The game can be incredibly dark and murky, meaning doors and other features can be lost. Whack that gamma up a bit, and you gain clarity at the expense of atmosphere.

Where the move to computer does make itself felt, it always weakens the experience. The game's methodical pace is slowed down further by having to wait for all the marines to finish clanking through their moves before the turn can end. Control is twitchy, meaning it's easy to end up with marines facing the wrong way or leaving themselves exposed, forcing the player to either waste more action points or use a controversial "undo" command that seems to have been implemented precisely because such occasions keep occurring. A less empirical, but no less damaging, problem: the game just isn't as tense or scary. It feels sterile and mechanical, a cover version rather than a new composition inspired by a classic.

It's a pretty ugly game, too, with lots of attention lavished on the characters - those digital versions of the hand-painted miniatures - but very little on environments, animation or even basic things like collision detection. The result is a game that swings from acceptable to jerky mess and back again as the camera swoops in for ill-advised cinematic kill shots that are so clumsy they bleed the excitement out of the game rather than ramping it up. Characters glitch through walls and doors, everything flickers and jerks. Top-notch blockbuster gloss isn't required, but Space Hulk takes so little pride in its presentation that it can't help but irritate.

Online multiplayer is decent - when you can get a match going that doesn't end with a stranger forfeiting in the first five minutes - and the offline hot-seat two-player mode has improved in the two weeks since launch: the number of Genestealers hidden behind a blip was originally on display for both players to see, thus completely breaking one of the game's key tactical mechanisms. Now, only the Genestealer player can opt to reveal the numbers, having made sure their opponent isn't looking.

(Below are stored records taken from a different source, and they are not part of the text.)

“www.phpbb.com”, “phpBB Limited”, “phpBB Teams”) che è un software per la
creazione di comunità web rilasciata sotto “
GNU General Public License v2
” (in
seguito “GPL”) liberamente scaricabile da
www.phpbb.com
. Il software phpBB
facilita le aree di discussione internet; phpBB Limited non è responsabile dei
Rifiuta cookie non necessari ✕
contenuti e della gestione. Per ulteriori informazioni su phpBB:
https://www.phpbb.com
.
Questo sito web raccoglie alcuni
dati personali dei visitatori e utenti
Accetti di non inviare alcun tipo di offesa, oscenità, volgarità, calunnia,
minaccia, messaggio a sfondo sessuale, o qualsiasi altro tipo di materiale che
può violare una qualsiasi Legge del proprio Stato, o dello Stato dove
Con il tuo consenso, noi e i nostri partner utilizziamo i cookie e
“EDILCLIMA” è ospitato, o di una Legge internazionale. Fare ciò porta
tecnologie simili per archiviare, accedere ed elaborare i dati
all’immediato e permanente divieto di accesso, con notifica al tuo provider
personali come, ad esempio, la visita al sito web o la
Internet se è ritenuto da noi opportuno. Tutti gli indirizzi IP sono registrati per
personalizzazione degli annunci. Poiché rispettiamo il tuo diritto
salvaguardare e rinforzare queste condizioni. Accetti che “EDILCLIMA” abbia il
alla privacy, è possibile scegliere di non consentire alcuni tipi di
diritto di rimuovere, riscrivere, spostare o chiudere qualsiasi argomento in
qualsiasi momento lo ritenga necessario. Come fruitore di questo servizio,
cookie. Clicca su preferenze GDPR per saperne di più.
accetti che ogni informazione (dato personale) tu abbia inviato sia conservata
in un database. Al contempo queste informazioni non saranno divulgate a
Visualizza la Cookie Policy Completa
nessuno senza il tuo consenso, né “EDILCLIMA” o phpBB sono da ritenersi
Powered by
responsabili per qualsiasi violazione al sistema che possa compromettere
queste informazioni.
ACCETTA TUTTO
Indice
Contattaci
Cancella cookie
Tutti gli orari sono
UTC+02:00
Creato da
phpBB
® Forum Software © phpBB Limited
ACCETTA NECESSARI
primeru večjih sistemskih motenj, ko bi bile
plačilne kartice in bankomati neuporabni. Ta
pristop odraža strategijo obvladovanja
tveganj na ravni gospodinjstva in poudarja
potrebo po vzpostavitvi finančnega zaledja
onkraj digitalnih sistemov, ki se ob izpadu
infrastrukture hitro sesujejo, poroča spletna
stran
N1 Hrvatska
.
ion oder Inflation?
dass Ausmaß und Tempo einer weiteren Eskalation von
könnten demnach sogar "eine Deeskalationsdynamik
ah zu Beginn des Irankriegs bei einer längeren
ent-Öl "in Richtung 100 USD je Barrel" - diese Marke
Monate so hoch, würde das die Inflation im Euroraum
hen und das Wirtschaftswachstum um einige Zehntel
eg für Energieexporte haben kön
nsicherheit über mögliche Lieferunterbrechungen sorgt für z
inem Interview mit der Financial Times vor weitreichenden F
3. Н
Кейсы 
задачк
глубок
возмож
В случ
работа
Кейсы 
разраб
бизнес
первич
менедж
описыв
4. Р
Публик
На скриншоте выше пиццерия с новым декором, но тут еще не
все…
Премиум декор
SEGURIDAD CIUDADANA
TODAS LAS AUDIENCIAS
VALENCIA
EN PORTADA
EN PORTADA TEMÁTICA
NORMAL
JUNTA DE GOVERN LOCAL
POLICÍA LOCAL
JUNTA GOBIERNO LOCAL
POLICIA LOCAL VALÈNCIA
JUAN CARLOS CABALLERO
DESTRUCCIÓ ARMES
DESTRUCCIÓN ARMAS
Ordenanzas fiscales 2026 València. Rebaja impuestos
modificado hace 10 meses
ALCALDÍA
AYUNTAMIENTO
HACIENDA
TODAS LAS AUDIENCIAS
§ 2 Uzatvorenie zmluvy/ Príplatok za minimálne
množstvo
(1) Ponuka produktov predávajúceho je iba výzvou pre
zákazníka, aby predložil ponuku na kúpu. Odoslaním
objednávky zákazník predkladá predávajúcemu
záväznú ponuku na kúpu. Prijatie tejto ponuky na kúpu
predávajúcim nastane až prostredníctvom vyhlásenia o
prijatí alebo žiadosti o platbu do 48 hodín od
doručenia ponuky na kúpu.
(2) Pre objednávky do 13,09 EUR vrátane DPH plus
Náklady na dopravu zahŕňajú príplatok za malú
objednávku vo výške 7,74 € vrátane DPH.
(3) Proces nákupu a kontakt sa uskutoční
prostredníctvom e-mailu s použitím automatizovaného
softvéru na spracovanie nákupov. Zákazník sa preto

Space Hulk is clearly born of a deep and abiding love for the original game, but beyond that nostalgia, it's unclear what Full Control brings to the franchise

More campaigns are promised as DLC. At the moment, all you can buy is new skins for the Genestealers.

Space Hulk is clearly born of a deep and abiding love for the original game, but beyond that nostalgia, it's unclear what Full Control brings to the franchise. The game doesn't even offer a new campaign, instead basing its missions on the Sin of Damnation content from the board game. Space Hulk worked in 1989 because it was fresh and unexpected, and that in turn made it thrilling. This version is familiar and nostalgic, relying on rekindled emotion rather than generating any experiences of its own. You might as well dust off the board game.

Yes, that board game is great, but it's not hard to see areas where its design could have been enhanced by the move to keyboard and screen. There's no continuity between missions, for example, so characters killed in one will return for the next with no ill effect. There's no way to change your characters - tweaking their equipment, adding new skills - so there's no sense of progression or reward. The game is so delicately balanced in its original form that it's easy to understand why purists would balk at any changes, but without some sense of evolution - or anything to justify the move from board to screen - there's no real reason for this game to exist on computer other than the fact that, for 17 years, it didn't.

The board game has been out of print since 2009, with copies selling for over £100, so this well-intentioned but scruffy recreation is the most affordable option for fans looking to relive the experience. That quirk of the market doesn't excuse the fact that Space Hulk could have - and should have - been better than this.